Senator Elizabeth Warren this week published an op‑ed calling to “tax AI” so the gains from artificial intelligence “benefit all Americans.” That line sounds fair on paper, but the plan she lays out — a new excise on energy used by AI data centers plus big wealth and corporate tax changes — would hit the companies building the future. Dave Rubin of The Rubin Report even called the pitch a “scare tactic” in a Direct Message clip, and conservatives are already warning the proposal could chase AI investment overseas. Below is a clear look at what Warren wants and why her approach could do more harm than good to American competitiveness and AI jobs.
Warren’s two‑pronged tax plan — simple to say, messy in practice
Senator Warren sums up her pitch bluntly: “Taxing AI is one way we make sure the winnings from AI benefit all Americans.” Her op‑ed and press materials lay out two main moves. First, a scalable excise tied to the energy used by large AI data centers — in her words, “a reasonable excise tax on the energy used by data centers” so “the bigger the data center, the more they pay.” Second, companion changes to corporate and wealth taxes aimed at the ultra‑rich and at closing loopholes that she says reward automation over hiring. Warren says the revenue would fund universal healthcare, free higher education, retraining and a jobs guarantee for displaced workers.
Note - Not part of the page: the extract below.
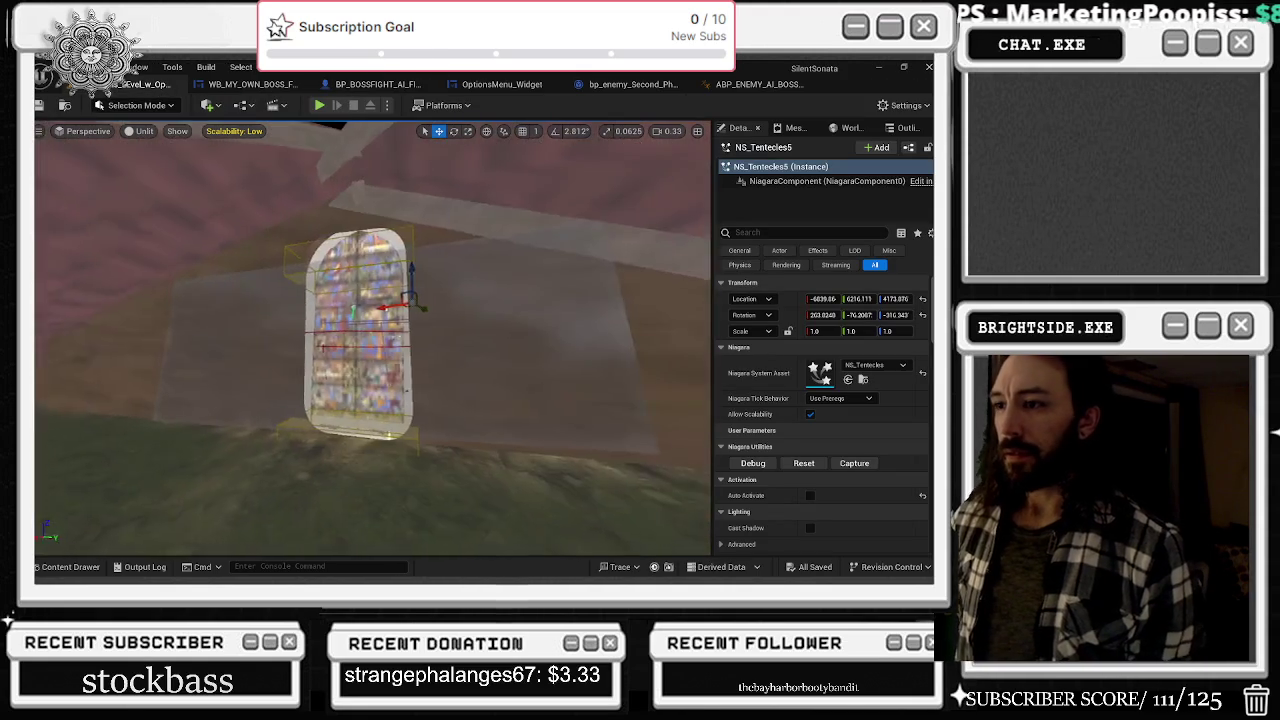
pyautogui.click(332, 323)
pyautogui.press('f')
Why conservatives and industry are sounding the alarm
Here’s the practical problem: taxing the power that runs AI data centers is a blunt tool that will raise costs, slow investment, and likely shift projects overseas. Data‑center growth does strain local grids — Warren even cites cases of utility bills rising dramatically near big sites — but the right answer is smart rate design and local planning, not a federal energy excise aimed at a single industry. Critics warn the excise and a new wealth tax would punish the very companies and leaders who invest in U.S. chips, servers, and cloud services. Dave Rubin called the whole thing a “scare tactic” in his Direct Message video (titled “How Elizabeth Warren’s Scare Tactic Could Destroy Ai”), and that captures how this is playing in conservative media: policy theater that risks wrecking real jobs and innovation.
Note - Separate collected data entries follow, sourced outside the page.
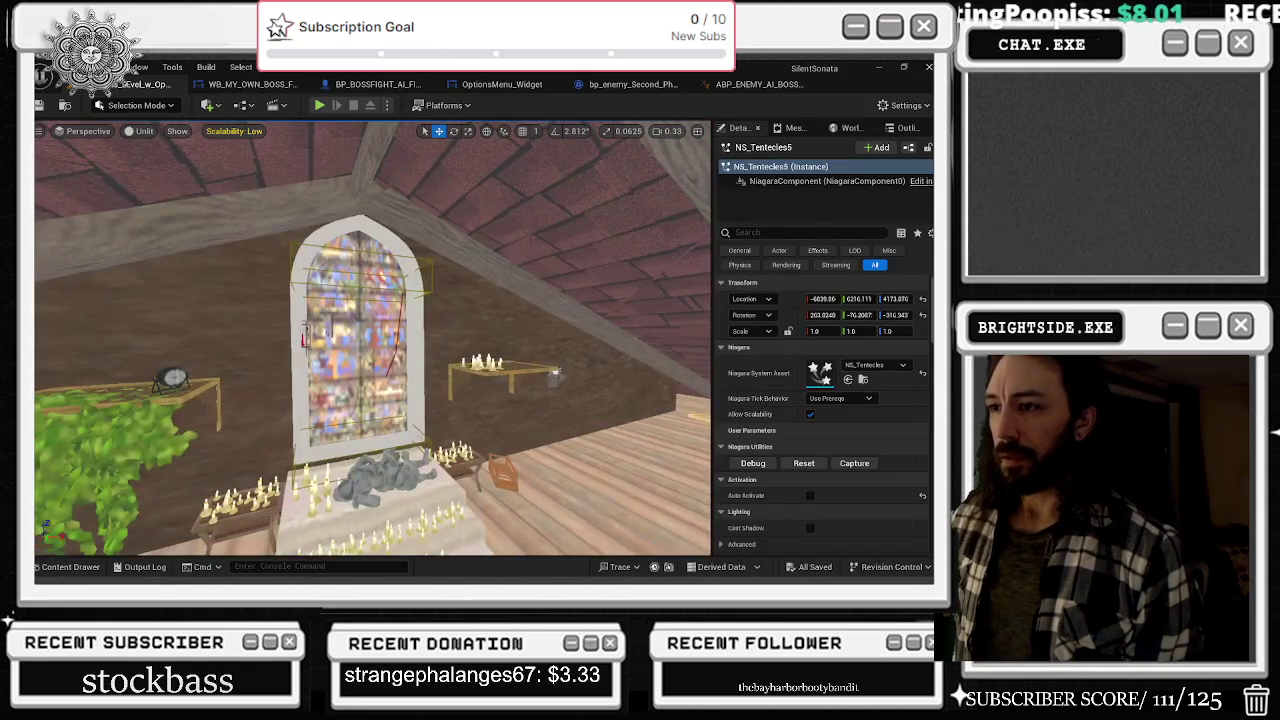
pyautogui.press('ctrl+e')
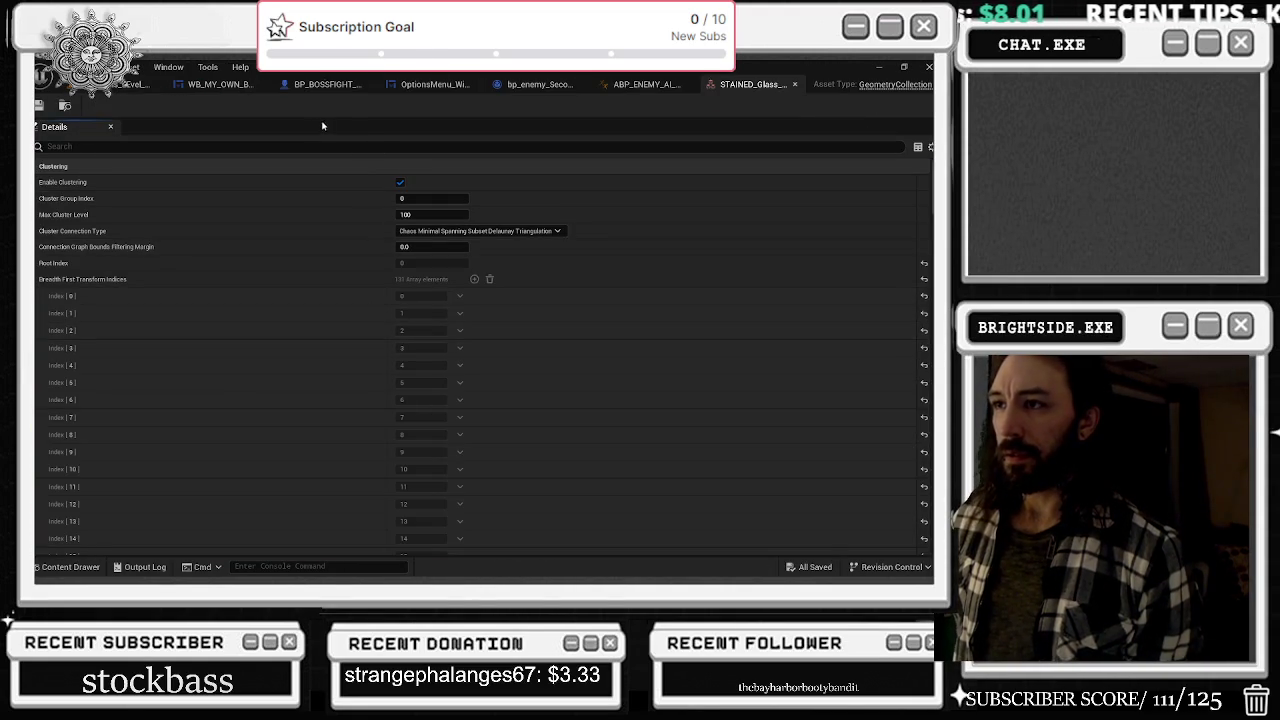
pyautogui.click(795, 87)
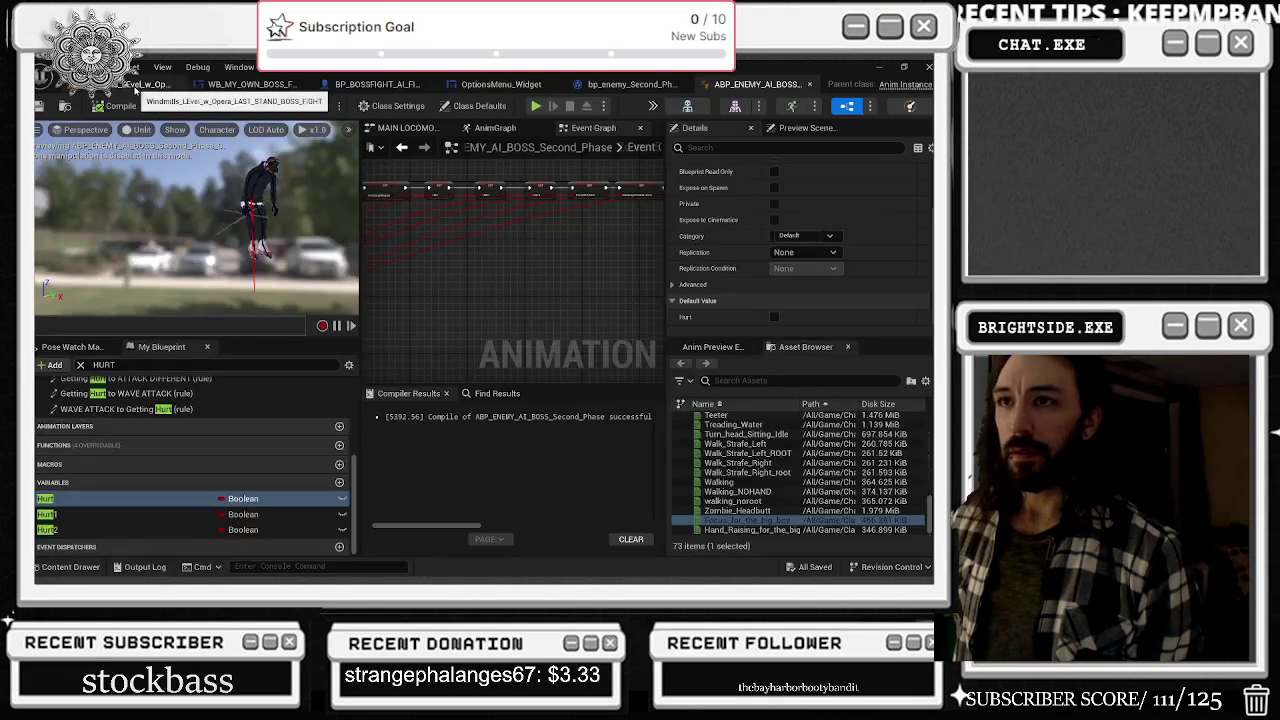
# - Look around the attic hall and select the stained-glass boss-fight actor
pyautogui.click(140, 84)
pyautogui.moveTo(253, 208); pyautogui.dragTo(400, 210)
A better path: protect workers without killing competitiveness
We should all want workers protected and retrained when AI changes jobs. But there are smarter ways than slapping an industry tax that will be passed on to customers, reduce R&D and move projects abroad. Congress could expand retraining credits, fund apprenticeships, modernize unemployment systems, and incentivize on‑shore investment with targeted tax credits. Utility reform and local cost‑sharing for new data‑center loads would also fix the grid issue without penalizing growth. If the goal is shared prosperity, design matters. Punishing investment is not the same as helping Americans.
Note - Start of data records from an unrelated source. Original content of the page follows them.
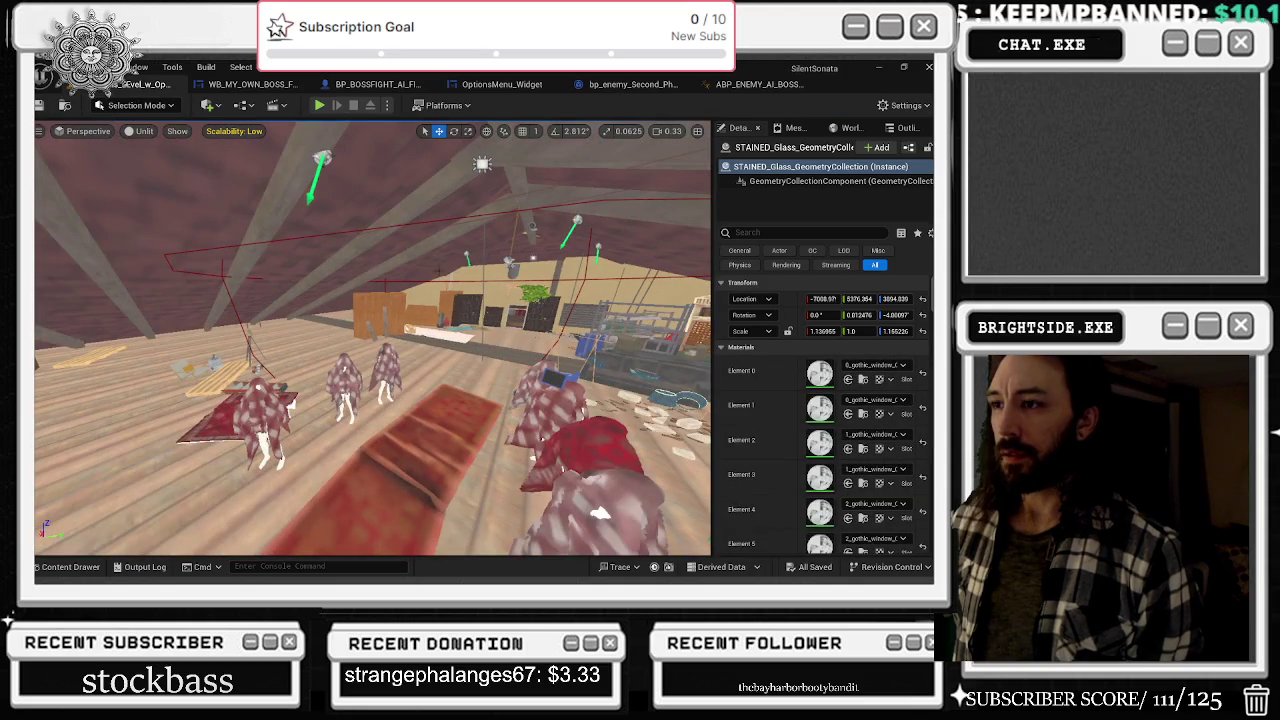
pyautogui.click(600, 513)
pyautogui.moveTo(600, 513)
pyautogui.mouseDown()
pyautogui.moveTo(545, 508)
pyautogui.moveTo(532, 530)
pyautogui.moveTo(500, 512)
pyautogui.mouseUp()
pyautogui.click(496, 312)
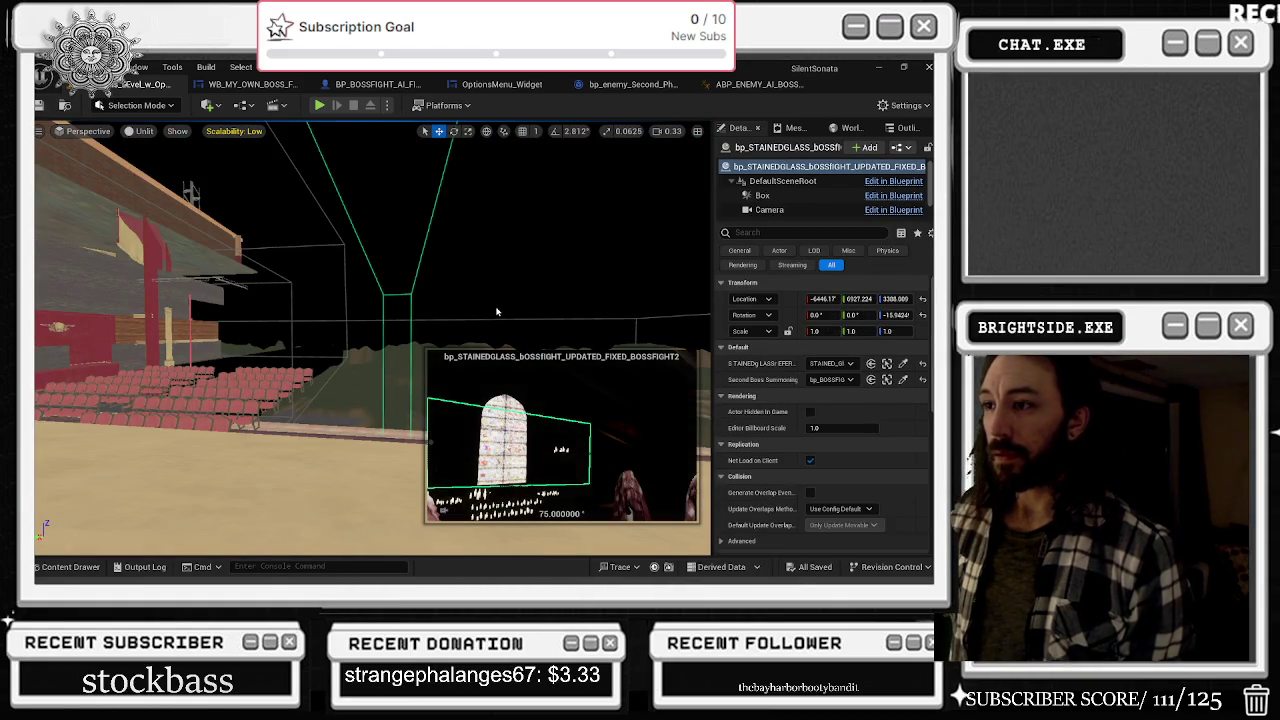
# - Open the stained-glass actor's Blueprint and nudge the Set Visibility group and Mesh getter node
pyautogui.doubleClick(493, 312)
Conclusion — think before you tax the future away
Senator Warren’s call to “tax AI” is a headline that pleases a certain audience. But policy needs more than a punchy line. A per‑kWh excise on data centers and a renewed push for wealth taxes might sound like fairness to some, but they risk slowing AI innovation and exporting jobs. If Washington truly cares about Americans left behind by automation, lawmakers should design pro‑worker policies that keep AI jobs and investment here — not chase them out with new taxes and gimmicks. Congress would do well to pause, read the fine print, and choose solutions that protect people without punishing progress.